About this task: Starting at the first line of the entries below, please return exactly each line up to and including the one with "Goals of Person-Centered Therapy"; pictures stay out.

Stored data entries:
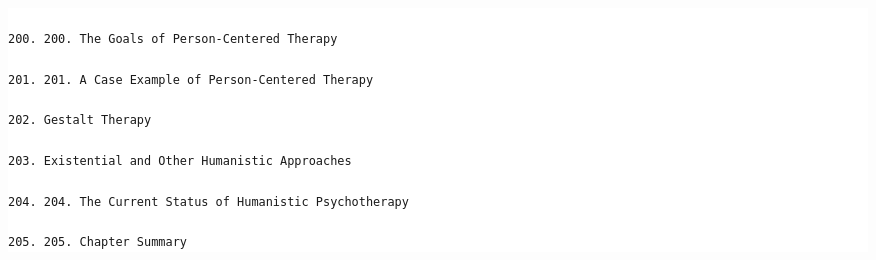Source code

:                                                                                                                                                                                                                                                                                                                                                                                                                                                                                                                                                                                                                                                                                                                                                                                                                                                                        200. 200. The Goals of Person-Centered Therapy
                                                                                                                                                                                                                                                                                                                                                                                                                                                                                                                                                                                                                                                                                                                                                                                                                                                                            201. 201. A Case Example of Person-Centered Therapy
                                                                                                                                                                                                                                                                                                                                                                                                                                                                                                                                                                                                                                                                                                                                                                                                                                                                            202. Gestalt Therapy
                                                                                                                                                                                                                                                                                                                                                                                                                                                                                                                                                                                                                                                                                                                                                                                                                                                                            203. Existential and Other Humanistic Approaches
                                                                                                                                                                                                                                                                                                                                                                                                                                                                                                                                                                                                                                                                                                                                                                                                                                                                            204. 204. The Current Status of Humanistic Psychotherapy
                                                                                                                                                                                                                                                                                                                                                                                                                                                                                                                                                                                                                                                                                                                                                                                                                                                                                 205. 205. Chapter Summary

Task response:
Source code

:                                                                                                                                                                                                                                                                                                                                                                                                                                                                                                                                                                                                                                                                                                                                                                                                                                                                        200. 200. The Goals of Person-Centered Therapy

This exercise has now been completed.